Little vs Big Endianess: How to interpret the test

Question

So I'm writing a program to test the endianess of a machine and print it. I understand the difference between little and big endian, however, from what I've found online, I don't understand why these tests show the endianess of a machine.

This is what I've found online. What does *(char *)&x mean and how does it equaling one prove that a machine is Little-Endian?

int x = 1;
if (*(char *)&x == 1) {
    printf("Little-Endian\n");
} else {
    printf("Big-Endian\n");
}

Answer 1

If we split into different parts:

1. &x: This gets the address of the location where the variable x is, i.e. &x is a pointer to x. The type is int *.

2. (char *)&x: This takes the address of x (which is a int *) and converts it to a char *.

3. *(char *)&x: This dereferences the char * pointed to by &x, i.e. gets the values stored in x.

Now if we go back to x and how the data is stored. On most machines, x is four bytes. Storing 1 in x sets the least significant bit to 1 and the rest to 0. On a little-endian machine this is stored in memory as 0x01 0x00 0x00 0x00, while on a big-endian machine it's stored as 0x00 0x00 0x00 0x01.

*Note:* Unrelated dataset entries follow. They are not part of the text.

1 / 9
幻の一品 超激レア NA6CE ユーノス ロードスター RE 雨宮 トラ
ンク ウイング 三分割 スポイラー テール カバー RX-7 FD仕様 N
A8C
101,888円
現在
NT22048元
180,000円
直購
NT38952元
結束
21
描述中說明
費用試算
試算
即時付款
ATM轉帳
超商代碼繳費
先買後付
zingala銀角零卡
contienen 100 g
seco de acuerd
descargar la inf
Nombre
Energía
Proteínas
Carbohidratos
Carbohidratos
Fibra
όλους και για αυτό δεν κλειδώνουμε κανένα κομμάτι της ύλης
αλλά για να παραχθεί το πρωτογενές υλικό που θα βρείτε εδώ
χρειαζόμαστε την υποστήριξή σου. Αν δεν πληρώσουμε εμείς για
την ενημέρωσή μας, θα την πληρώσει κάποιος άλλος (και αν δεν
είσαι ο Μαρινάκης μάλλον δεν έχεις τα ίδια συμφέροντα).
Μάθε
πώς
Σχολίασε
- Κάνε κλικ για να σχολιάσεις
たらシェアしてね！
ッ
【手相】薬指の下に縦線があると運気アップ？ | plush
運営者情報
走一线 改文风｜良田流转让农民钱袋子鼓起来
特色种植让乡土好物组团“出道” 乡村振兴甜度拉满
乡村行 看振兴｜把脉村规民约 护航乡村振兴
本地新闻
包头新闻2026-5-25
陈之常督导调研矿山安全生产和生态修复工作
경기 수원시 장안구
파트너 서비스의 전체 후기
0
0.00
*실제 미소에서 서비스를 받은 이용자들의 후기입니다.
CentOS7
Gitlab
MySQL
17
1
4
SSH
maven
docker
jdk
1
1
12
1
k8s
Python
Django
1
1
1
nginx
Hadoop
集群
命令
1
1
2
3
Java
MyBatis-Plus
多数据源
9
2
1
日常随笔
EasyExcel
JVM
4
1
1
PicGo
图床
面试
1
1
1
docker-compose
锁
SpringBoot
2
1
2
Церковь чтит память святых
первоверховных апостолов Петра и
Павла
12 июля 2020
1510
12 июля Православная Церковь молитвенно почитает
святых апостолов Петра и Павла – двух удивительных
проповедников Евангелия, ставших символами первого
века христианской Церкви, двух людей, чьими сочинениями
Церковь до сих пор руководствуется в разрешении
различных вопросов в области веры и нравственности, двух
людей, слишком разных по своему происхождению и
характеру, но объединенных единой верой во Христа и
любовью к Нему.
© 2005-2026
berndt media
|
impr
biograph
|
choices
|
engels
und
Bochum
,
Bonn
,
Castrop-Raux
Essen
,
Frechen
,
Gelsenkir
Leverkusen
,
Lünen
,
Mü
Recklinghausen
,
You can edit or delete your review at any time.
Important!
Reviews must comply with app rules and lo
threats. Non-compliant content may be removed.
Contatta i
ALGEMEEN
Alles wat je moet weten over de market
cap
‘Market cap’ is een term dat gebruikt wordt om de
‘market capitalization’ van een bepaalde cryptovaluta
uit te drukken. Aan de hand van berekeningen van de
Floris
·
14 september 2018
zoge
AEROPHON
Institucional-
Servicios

What the expression does is get the first of those bytes and check if it's 1 or not.

Answer 2

Here's what the memory will look like, assuming a 32b integer:

Little-endian
0x01000000 = 00000001000...00

Big-endian
0x00000001 = 0......01

Dereferencing a char * gives you one byte. Your test fetches the first byte at that memory location by interpreting the address as a char * and then dereferencing it.